Meralco chair won’t be meeting with Arroyo
[2008-5-20]
President Gloria Macapagal-Arroyo and the Lopezes are not about to bury the hatchet in the white sands of Panglao island—not on Tuesday, anyway.
“I’m not included in that meeting tomorrow,” Manuel M. Lopez, chair of Manila Electric Co., told reporters Monday. “First of all, I’m not invited.”
Ms Arroyo will preside over a rare Cabinet meeting in Bohol Tuesday that will discuss high electricity rates along with soaring food prices.
Although he will not be in Panglao, Lopez said that Meralco would be represented there by its president, Jesus Francisco, board director Christian Monsod and former Supreme Court Justice Jose Vitug.
The Meralco executives will serve as resource persons in the discussions on power rates, according to Malacañang and Meralco officials.
Meralco has come under assault from administration allies in and out of Congress in what analysts describe as a continuation of an administration move to silence the Lopez-controlled radio-television network ABS-CBN Broadcasting Corp. that has been critical of Ms Arroyo.

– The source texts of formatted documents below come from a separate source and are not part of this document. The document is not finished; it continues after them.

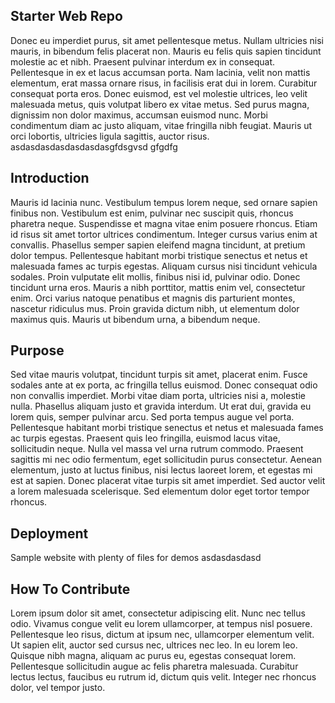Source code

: ## Starter Web Repo
 Donec eu imperdiet purus, sit amet pellentesque metus. Nullam ultricies nisi mauris, in bibendum felis placerat non. Mauris eu felis quis sapien tincidunt molestie ac et nibh. Praesent pulvinar interdum ex in consequat. 
 Pellentesque in ex et lacus accumsan porta. Nam lacinia, velit non mattis elementum, erat massa ornare risus, in facilisis erat dui in lorem. Curabitur consequat porta eros. Donec euismod, est vel molestie ultrices, 
 leo velit malesuada metus, quis volutpat libero ex vitae metus. Sed purus magna, dignissim non dolor maximus, accumsan euismod nunc. Morbi condimentum diam ac justo aliquam, vitae fringilla nibh feugiat. Mauris ut orci 
 lobortis, ultricies ligula sagittis, auctor risus.  asdasdasdasdasdasdasgfdsgvsd gfgdfg
## Introduction
 Mauris id lacinia nunc. Vestibulum tempus lorem neque, sed ornare sapien finibus non. Vestibulum est enim, pulvinar nec 
 suscipit quis, rhoncus pharetra neque. Suspendisse et magna vitae enim posuere rhoncus. Etiam id risus sit amet tortor
 ultrices condimentum. Integer cursus varius enim at convallis. Phasellus semper sapien eleifend magna tincidunt, at 
 pretium dolor tempus. Pellentesque habitant morbi tristique senectus et netus et malesuada fames ac turpis egestas. 
 Aliquam cursus nisi tincidunt vehicula sodales. Proin vulputate elit mollis, finibus nisi id, pulvinar odio. Donec 
 tincidunt urna eros. Mauris a nibh porttitor, mattis enim vel, consectetur enim. Orci varius natoque penatibus et magnis 
 dis parturient montes, nascetur ridiculus mus. Proin gravida dictum nibh, ut elementum dolor maximus quis. Mauris ut 
 bibendum urna, a bibendum neque. 

## Purpose
 Sed vitae mauris volutpat, tincidunt turpis sit amet, placerat enim. Fusce sodales ante at ex porta, ac fringilla tellus
 euismod. Donec consequat odio non convallis imperdiet. Morbi vitae diam porta, ultricies nisi a, molestie nulla. 
 Phasellus aliquam justo et gravida interdum. Ut erat dui, gravida eu lorem quis, semper pulvinar arcu. Sed porta
 tempus augue vel porta. Pellentesque habitant morbi tristique senectus et netus et malesuada fames ac turpis egestas.
 Praesent quis leo fringilla, euismod lacus vitae, sollicitudin neque. Nulla vel massa vel urna rutrum commodo. Praesent
 sagittis mi nec odio fermentum, eget sollicitudin purus consectetur. Aenean elementum, justo at luctus finibus, nisi
 lectus laoreet lorem, et egestas mi est at sapien. Donec placerat vitae turpis sit amet imperdiet. Sed auctor velit a
 lorem malesuada scelerisque. Sed elementum dolor eget tortor tempor rhoncus. 

## Deployment

Sample website with plenty of files for demos asdasdasdasd

## How To Contribute

 Lorem ipsum dolor sit amet, consectetur adipiscing elit. Nunc nec tellus odio. Vivamus congue velit eu lorem ullamcorper, at tempus nisl posuere. Pellentesque leo risus, dictum at ipsum nec, ullamcorper elementum velit. Ut sapien elit, auctor sed cursus nec, ultrices nec leo. In eu lorem leo. Quisque nibh magna, aliquam ac purus eu, egestas consequat lorem. Pellentesque sollicitudin augue ac felis pharetra malesuada. Curabitur lectus lectus, faucibus eu rutrum id, dictum quis velit. Integer nec rhoncus dolor, vel tempor justo. 
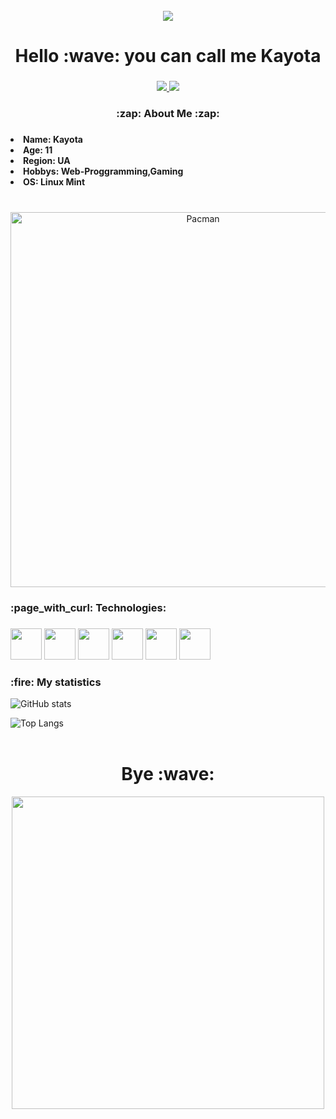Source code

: <br clear="both">

<div align="center">
 <img src="https://user-images.githubusercontent.com/74038190/212750155-3ceddfbd-19d3-40a3-87af-8d329c8323c4.gif">
 </div>

 ###

 <h1 align="center">Hello :wave: you can call me Kayota</h1>

 ###

 <div align="center">
 <a href="https://t.me/kayotacode" target="_blank">
 <img src="https://img.shields.io/badge/Telegram-2CA5E0?style=for-the-badge&logo=telegram&logoColor=white"> 
 </a>
 <a href="https://t.me/kayotacode" target="_blank">
 <img src="https://img.shields.io/badge/Discord-%235865F2.svg?style=for-the-badge&logo=discord&logoColor=white">
 </a>
 </div>

 ###

 <h3 align="center"> :zap: About Me :zap: </h3>   

 ###

 <div align="left">
 <li><b>Name: Kayota</b></li>
 <li><b>Age: 11</b></li>
 <li><b>Region: UA</b></li>
 <li><b>Hobbys: Web-Proggramming,Gaming</b></li>
 <li><b>OS: Linux Mint</b></li>
 </div>
 <br>

 ###

 <p align=center>
 <img width="600" src="https://user-images.githubusercontent.com/74038190/212284158-e840e285-664b-44d7-b79b-e264b5e54825.gif" alt="Pacman" />
 </p>

 ###

 <h3 align="left">:page_with_curl: Technologies: </h3>

 ###

 <div align="left">
 <img src="https://user-images.githubusercontent.com/25181517/192108372-f71d70ac-7ae6-4c0d-8395-51d8870c2ef0.png" height="50">
 <img src="https://user-images.githubusercontent.com/25181517/192158954-f88b5814-d510-4564-b285-dff7d6400dad.png" height="50">
 <img src="https://user-images.githubusercontent.com/25181517/183898674-75a4a1b1-f960-4ea9-abcb-637170a00a75.png" height="50">
 <img src="https://user-images.githubusercontent.com/25181517/117447155-6a868a00-af3d-11eb-9cfe-245df15c9f3f.png" height="50">
 <img src="https://user-images.githubusercontent.com/25181517/189715289-df3ee512-6eca-463f-a0f4-c10d94a06b2f.png" height="50">
 <img src="https://user-images.githubusercontent.com/25181517/186884159-4b5e122b-95de-4a32-b10b-7f6fdffa4c5a.png" height="50">
 </div>

 ###

 <h3 align="left">:fire: My statistics</h3>

 ![GitHub stats](https://github-readme-stats.vercel.app/api?username=kayota-developer&show_icons=true&theme=tokyonight)

 ![Top Langs](https://github-readme-stats.vercel.app/api/top-langs/?username=kayota-developer&layout=compact&theme=tokyonight)
 <br> <br>

 ###
<div align="center">
 <h1>Bye :wave:</h1>
 <img src="https://user-images.githubusercontent.com/74038190/225813708-98b745f2-7d22-48cf-9150-083f1b00d6c9.gif" height="500">


 




 
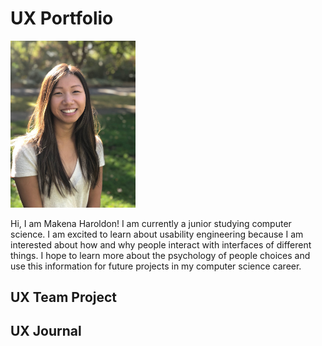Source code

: # UX Portfolio
<img src="https://github.com/UsabilityEngineering/uxportfolio-maklh899/blob/master/assets/self.jpg" alt="Makena Haroldson" width="200"/>

Hi, I am Makena Haroldon! I am currently a junior studying computer science. I am excited to learn about usability engineering because I am interested about how and why people interact with interfaces of different things. I hope to learn more about the psychology of people choices and use this information for future projects in my computer science career.

## UX Team Project


## UX Journal

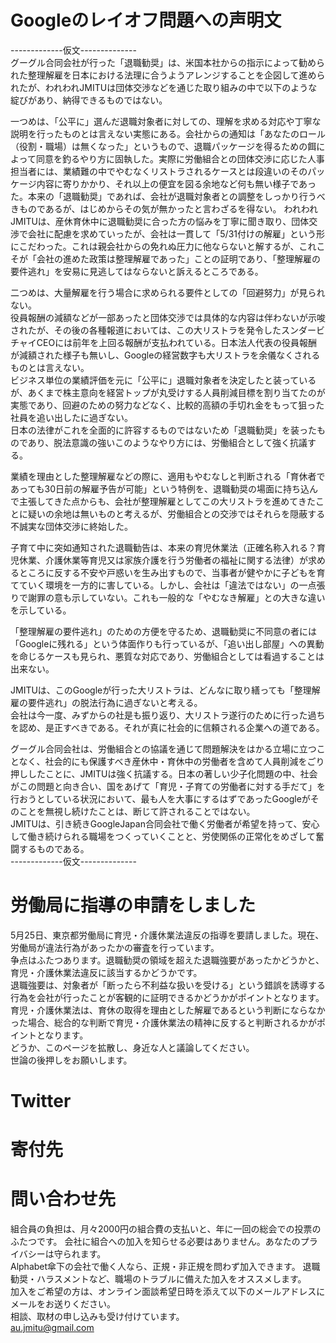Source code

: # Googleのレイオフ問題への声明文

-------------仮文--------------  
グーグル合同会社が行った「退職勧奨」は、米国本社からの指示によって勧められた整理解雇を日本における法理に合うようアレンジすることを企図して進められたが、われわれJMITUは団体交渉などを通じた取り組みの中で以下のような綻びがあり、納得できるものではない。  
  
一つめは、「公平に」選んだ退職対象者に対しての、理解を求める対応や丁寧な説明を行ったものとは言えない実態にある。会社からの通知は「あなたのロール（役割・職場）は無くなった」というもので、退職パッケージを得るための餌によって同意を釣るやり方に固執した。実際に労働組合との団体交渉に応じた人事担当者には、業績難の中でやむなくリストラされるケースとは段違いのそのパッケージ内容に寄りかかり、それ以上の便宜を図る余地など何も無い様子であった。本来の「退職勧奨」であれば、会社が退職対象者との調整をしっかり行うべきものであるが、はじめからその気が無かったと言わざるを得ない。
われわれJMITUは、産休育休中に退職勧奨に合った方の悩みを丁寧に聞き取り、団体交渉で会社に配慮を求めていったが、会社は一貫して「5/31付けの解雇」という形にこだわった。これは親会社からの免れぬ圧力に他ならないと解するが、これこそが「会社の進めた政策は整理解雇であった」ことの証明であり、「整理解雇の要件逃れ」を安易に見逃してはならないと訴えるところである。  
  
二つめは、大量解雇を行う場合に求められる要件としての「回避努力」が見られない。  
役員報酬の減額などが一部あったと団体交渉では具体的な内容は伴わないが示唆されたが、その後の各種報道においては、この大リストラを発令したスンダービチャイCEOには前年を上回る報酬が支払われている。日本法人代表の役員報酬が減額された様子も無いし、Googleの経営数字も大リストラを余儀なくされるものとは言えない。  
ビジネス単位の業績評価を元に「公平に」退職対象者を決定したと装っているが、あくまで株主意向を経営トップが丸受けする人員削減目標を割り当てたのが実態であり、回避のための努力などなく、比較的高額の手切れ金をもって狙った社員を追い出したに過ぎない。  
日本の法律がこれを全面的に許容するものではないため「退職勧奨」を装ったものであり、脱法意識の強いこのようなやり方には、労働組合として強く抗議する。  
  
  
業績を理由とした整理解雇などの際に、適用もやむなしと判断される「育休者であっても30日前の解雇予告が可能」という特例を、退職勧奨の場面に持ち込んで主張してきた点からも、会社が整理解雇としてこの大リストラを進めてきたことに疑いの余地は無いものと考えるが、労働組合との交渉ではそれらを隠蔽する不誠実な団体交渉に終始した。  
  
子育て中に突如通知された退職勧告は、本来の育児休業法（正確名称入れる？育児休業、介護休業等育児又は家族介護を行う労働者の福祉に関する法律）が求めるところに反する不安や戸惑いを生み出すもので、当事者が健やかに子どもを育てていく環境を一方的に害している。しかし、会社は「違法ではない」の一点張りで謝罪の意も示していない。これも一般的な「やむなき解雇」との大きな違いを示している。  
  
「整理解雇の要件逃れ」のための方便を守るため、退職勧奨に不同意の者には「Googleに残れる」という体面作りも行っているが、「追い出し部屋」への異動を命じるケースも見られ、悪質な対応であり、労働組合としては看過することは出来ない。  
  
JMITUは、このGoogleが行った大リストラは、どんなに取り繕っても「整理解雇の要件逃れ」の脱法行為に過ぎないと考える。  
会社は今一度、みずからの社是も振り返り、大リストラ遂行のために行った過ちを認め、是正すべきである。それが真に社会的に信頼される企業への道である。   
  
グーグル合同会社は、労働組合との協議を通じて問題解決をはかる立場に立つことなく、社会的にも保護すべき産休中・育休中の労働者を含めて人員削減をごり押ししたことに、JMITUは強く抗議する。日本の著しい少子化問題の中、社会がこの問題と向き合い、国をあげて「育児・子育ての労働者に対する手だて」を行おうとしている状況において、最も人を大事にするはずであったGoogleがそのことを無視し続けたことは、断じて許されることではない。  
JMITUは、引き続きGoogleJapan合同会社で働く労働者が希望を持って、安心して働き続けられる職場をつくっていくことと、労使関係の正常化をめざして奮闘するものである。  
-------------仮文--------------  

# 労働局に指導の申請をしました
5月25日、東京都労働局に育児・介護休業法違反の指導を要請しました。現在、労働局が違法行為があったかの審査を行っています。  
争点はふたつあります。退職勧奨の領域を超えた退職強要があったかどうかと、育児・介護休業法違反に該当するかどうかです。  
退職強要は、対象者が「断ったら不利益な扱いを受ける」という錯誤を誘導する行為を会社が行ったことが客観的に証明できるかどうかがポイントとなります。  
育児・介護休業法は、育休の取得を理由とした解雇であるという判断にならなかった場合、総合的な判断で育児・介護休業法の精神に反すると判断されるかがポイントとなります。  
どうか、このページを拡散し、身近な人と議論してください。  
世論の後押しをお願いします。  

# Twitter

# 寄付先

# 問い合わせ先
組合員の負担は、月々2000円の組合費の支払いと、年に一回の総会での投票のふたつです。
会社に組合への加入を知らせる必要はありません。あなたのプライバシーは守られます。  
Alphabet傘下の会社で働く人なら、正規・非正規を問わず加入できます。
退職勧奨・ハラスメントなど、職場のトラブルに備えた加入をオススメします。  
加入をご希望の方は、オンライン面談希望日時を添えて以下のメールアドレスにメールをお送りください。  
相談、取材の申し込みも受け付けています。  
au.jmitu@gmail.com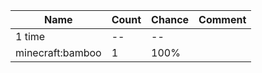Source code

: | Name             | Count | Chance | Comment |
| ---------------- | ----- | ------ | ------- |
| 1 time           |    -- |     -- |         |
| minecraft:bamboo |     1 |   100% |         |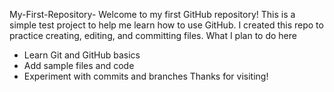 My-First-Repository-
Welcome to my first GitHub repository!
This is a simple test project to help me learn how to use GitHub. I created this repo to practice creating, editing, and committing files.
What I plan to do here
- Learn Git and GitHub basics
- Add sample files and code
- Experiment with commits and branches
Thanks for visiting!
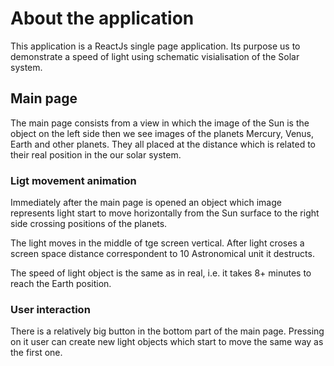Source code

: # About the application

This application is a ReactJs single page application.
Its purpose us to demonstrate a speed of light using schematic visialisation of the Solar system.

## Main page

The main page consists from a view in which the image of the Sun is the object on the left side then we see images of the planets Mercury, Venus, Earth and other planets. They all placed at the distance which is related to their real position in the our solar system.

### Ligt movement animation

Immediately after the main page is opened an object which image represents light start to move horizontally from the Sun surface to the right side crossing positions of the planets. 

The light moves in the middle of tge screen vertical. After light croses a screen space distance correspondent to 10 Astronomical unit it destructs.

The speed of light object is the same as in real, i.e. it takes 8+ minutes to reach the Earth position.


### User interaction

There is a relatively big button in the bottom part of the main page. Pressing on it user can create new light objects which start to move the same way as the first one.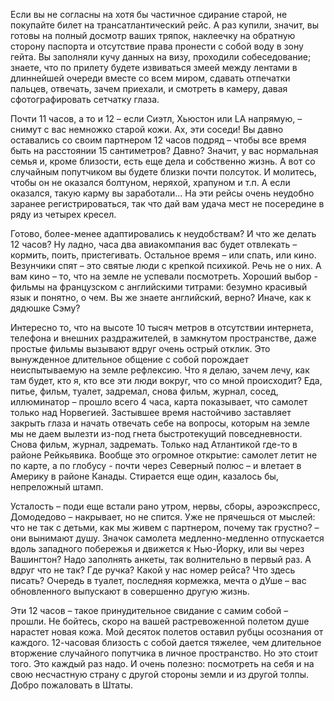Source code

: Если вы не согласны на хотя бы частичное сдирание старой, не покупайте билет на трансатлантический рейс. А раз купили, значит, вы готовы на полный досмотр ваших тряпок, наклеечку на обратную сторону паспорта и отсутствие права пронести с собой воду в зону гейта. Вы заполняли кучу данных на визу, проходили собеседование; знаете, что по прилету будете извиваться змеей между лентами в длиннейшей очереди вместе со всем миром, сдавать отпечатки пальцев, отвечать, зачем приехали, и смотреть в камеру, давая сфотографировать сетчатку глаза.

Почти 11 часов, а то и 12 – если Сиэтл, Хьюстон или LA напрямую, – снимут с вас немножко старой кожи. Ах, эти соседи! Вы давно оставались со своим партнером 12 часов подряд – чтобы все время быть на расстоянии 15 сантиметров? Давно? Значит, у вас нормальная семья и, кроме близости, есть еще дела и собственно жизнь. А вот со случайным попутчиком вы будете близки почти полсуток. И молитесь, чтобы он не оказался болтуном, неряхой, храпуном и т.п. А если оказался, такую карму вы заработали... На эти рейсы очень неудобно заранее регистрироваться, так что дай вам удача мест не посередине в ряду из четырех кресел.   
  
Готово, более-менее адаптировались к неудобствам? И что же делать 12 часов? Ну ладно, часа два авиакомпания вас будет отвлекать – кормить, поить, пристегивать. Остальное время – или спать, или кино. Везунчики спят – это святые люди с крепкой психикой. Речь не о них. А вам кино – то, что на земле не успевали посмотреть. Хороший выбор - фильмы на французском с английскими титрами: безумно красивый язык и понятно, о чем. Вы же знаете английский, верно? Иначе, как к дядюшке Сэму?  
  
Интересно то, что на высоте 10 тысяч метров в отсутствии интернета, телефона и внешних раздражителей, в замкнутом пространстве, даже простые фильмы вызывают вдруг очень острый отклик. Это вынужденное длительное общение с собой порождает неиспытываемую на земле рефлексию. Что я делаю, зачем лечу, как там будет, кто я, кто все эти люди вокруг, что со мной происходит? Еда, питье, фильм, туалет, задремал, снова фильм, журнал, сосед, иллюминатор – прошло всего 4 часа, карта показывает, что самолет только над Норвегией. Застывшее время настойчиво заставляет закрыть глаза и начать отвечать себе на вопросы, которым на земле мы не даем вылезти из-под гнета быстротекущий повседневности. Снова фильм, журнал, задремать. Только над Атлантикой где-то в районе Рейкьявика. Вообще это огромное открытие: самолет летит не по карте, а по глобусу - почти через Северный полюс – и влетает в Америку в районе Канады. Стирается еще один, казалось бы, непреложный штамп.   
  
Усталость – поди еще встали рано утром, нервы, сборы, аэроэкспресс, Домодедово – накрывает, но не спится. Уже не прячешься от мыслей: что не так с детьми, как мы живем с партнером, почему так грустно? – они вынимают душу. Значок самолета медленно-медленно отпускается вдоль западного побережья и движется к Нью-Йорку, или вы через Вашингтон? Надо заполнять анкеты, так волнительно в первый раз. А вдруг что не так? Где ручка? Какой у нас номер рейса? Что здесь писать? Очередь в туалет, последняя кормежка, мечта о дУше – вас обновленного выпускают в совершенно другую жизнь.   
  
Эти 12 часов – такое принудительное свидание с самим собой – прошли. Не бойтесь, скоро на вашей растревоженной полетом душе нарастет новая кожа. Мой десяток полетов оставил рубцы осознания от каждого. 12-часовая близость с собой дается тяжелее, чем длительное вторжение случайного попутчика в личное пространство. Но это стоит того. Это каждый раз надо. И очень полезно: посмотреть на себя и на свою несчастную страну с другой стороны земли и из другой толпы. Добро пожаловать в Штаты.
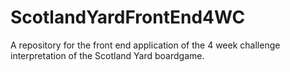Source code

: # ScotlandYardFrontEnd4WC
A repository for the front end application of the 4 week challenge interpretation of the Scotland Yard boardgame.
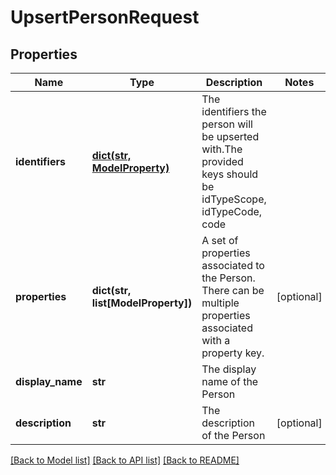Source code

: # UpsertPersonRequest


## Properties
Name | Type | Description | Notes
------------ | ------------- | ------------- | -------------
**identifiers** | [**dict(str, ModelProperty)**](ModelProperty.md) | The identifiers the person will be upserted with.The provided keys should be idTypeScope, idTypeCode, code | 
**properties** | **dict(str, list[ModelProperty])** | A set of properties associated to the Person. There can be multiple properties associated with a property key. | [optional] 
**display_name** | **str** | The display name of the Person | 
**description** | **str** | The description of the Person | [optional] 

[[Back to Model list]](../README.md#documentation-for-models) [[Back to API list]](../README.md#documentation-for-api-endpoints) [[Back to README]](../README.md)


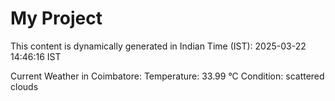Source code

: # My Project

This content is dynamically generated in Indian Time (IST): 2025-03-22 14:46:16 IST


Current Weather in Coimbatore:
Temperature: 33.99 °C
Condition: scattered clouds
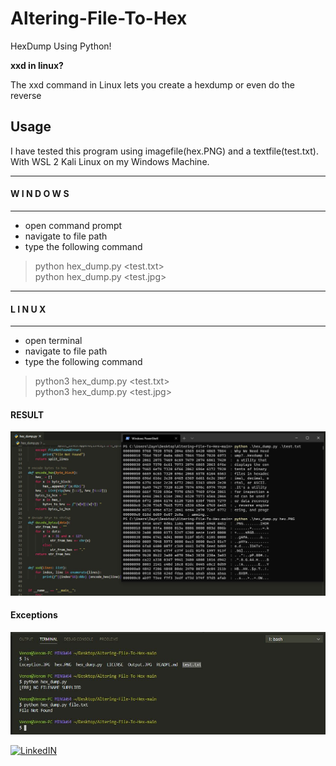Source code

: # Altering-File-To-Hex
   HexDump Using Python!
   
**xxd in linux?**

   The xxd command in Linux lets you create a hexdump or even do the reverse

## Usage
   
   I have tested this program using imagefile(hex.PNG) and a textfile(test.txt). With WSL 2 Kali Linux on my Windows Machine.

-----------------------------------
####       W I N D O W S
-----------------------------------
- open command prompt
- navigate to  file path
- type the following command
>python hex_dump.py <test.txt>  <br/>
>python hex_dump.py <test.jpg>  <br/>
-----------------------------------
####         L I N U X
-----------------------------------
- open terminal
- navigate to file path
- type the following command
>python3 hex_dump.py <test.txt> <br/>
>python3 hex_dump.py <test.jpg> <br/>

#### RESULT

![Screenshot](./Packages/Output.JPG)

#### Exceptions

![Screenshot](./Packages/Exceptions.JPG)

[![LinkedIN](https://img.shields.io/badge/LinkedIn-0077B5?style=for-the-badge&logo=linkedin&logoColor=white)](https://www.linkedin.com/in/jadhusan24/)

Arroyo probably misinformed
The moves against the utility company include a bid by Winston Garcia, chair of the Government Service Insurance System, to wrest control of Meralco from the Lopezes and break up its franchise for allegedly illegally amassing huge profits from high power rates at the expense of consumers.
On Friday, Lopez said that Ms Arroyo might have been misinformed about Meralco and that he was seeking a meeting with her to clarify the position of the power distributor.
Lopez on Monday spoke briefly to reporters at the sidelines of the stockholders meeting of First Philippine Holdings Corp., the Lopez family’s flagship company for power generation, distribution, infrastructure and manufacturing.
He said he expected proposals to be made during the Cabinet meeting from the energy sector on how to lower power rates. He declined to give further details and instead asked to be excused to attend a meeting after the FPHC’s stockholders’ meeting.
But Oscar Lopez, the family patriarch and FPHC chair, told the FPHC stockholders Monday that Meralco had very little to do and say about the high cost of power.
Little share of retail cost
“This is not because of any desire on its part to shirk its responsibilities or to duck the issue. It is just that as a distribution utility, that portion of the retail cost of electricity accounted for by Meralco is very small compared to the portion of the cost accounted for by the producers or generators of electric power on the one hand and the high voltage transmission of that power,” the FPHC chair said.
He also said that tight government regulations did not allow Meralco to generate “obscene profits,” disputing allegations of its detractors.
“As it is, Meralco has not received its fair share of rate increases over the past 15 years because it has not been popular for government regulators or should I say the head of government to grant it the rate increases it deserves,” Oscar Lopez said.
He reiterated his call that if the government was “genuinely interested” in reducing the high cost of power, then it must reexamine the royalties and taxes imposed on the power sector at every stage of the process that produces electric power from the source fuel such as gas, oil, coal or other sources.
‘Flogging Meralco to death’
“You can flog Meralco to death but it will not reduce the price of gasoline, LPG and other essential fuels that people rely on for their everyday lives and it certainly will not reduce the price and increase the supply of foodstuffs, most particularly rice,” Oscar Lopez said.
Elpi Cuna, Meralco corporate communications director, Monday said that the participation of the Meralco executives in the Panglao meeting had been arranged even before Manuel Lopez arrived from a holiday. He had been on a yearly pilgrimage to Italy, to fulfill a vow to St. Peregrine since he learned he had cancer.
Garcia, a Meralco director representing the GSIS stake in the utility, had lashed out at Lopez’s absence at the Joint Congressional Power Commission hearing last week on Meralco’s high electricity rates.
In the run-up to Meralco’s annual stockholders’ meeting on May 27, Garcia has been drumming up public opinion in favor of wresting management control of Meralco from the Lopez group.